= Exercise requirements =
Find and copy each line of the listing below that has the word "roll" in it.

= Material for this exercise =
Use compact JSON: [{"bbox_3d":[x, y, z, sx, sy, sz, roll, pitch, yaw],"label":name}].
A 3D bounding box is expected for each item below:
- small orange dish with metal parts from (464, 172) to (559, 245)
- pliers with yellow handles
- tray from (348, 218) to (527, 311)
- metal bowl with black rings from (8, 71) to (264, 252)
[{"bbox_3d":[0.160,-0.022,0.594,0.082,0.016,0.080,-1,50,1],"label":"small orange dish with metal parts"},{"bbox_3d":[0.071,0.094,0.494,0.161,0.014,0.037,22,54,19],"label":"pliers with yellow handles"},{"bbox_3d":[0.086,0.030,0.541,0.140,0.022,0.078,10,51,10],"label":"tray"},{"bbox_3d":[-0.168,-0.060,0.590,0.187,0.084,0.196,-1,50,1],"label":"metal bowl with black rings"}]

--

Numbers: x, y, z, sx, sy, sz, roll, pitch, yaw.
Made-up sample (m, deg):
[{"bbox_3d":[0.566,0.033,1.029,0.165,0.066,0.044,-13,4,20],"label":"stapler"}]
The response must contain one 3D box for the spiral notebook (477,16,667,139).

= Expected answer =
Use compact JSON: [{"bbox_3d":[x, y, z, sx, sy, sz, roll, pitch, yaw],"label":name}].
Numbers: x, y, z, sx, sy, sz, roll, pitch, yaw.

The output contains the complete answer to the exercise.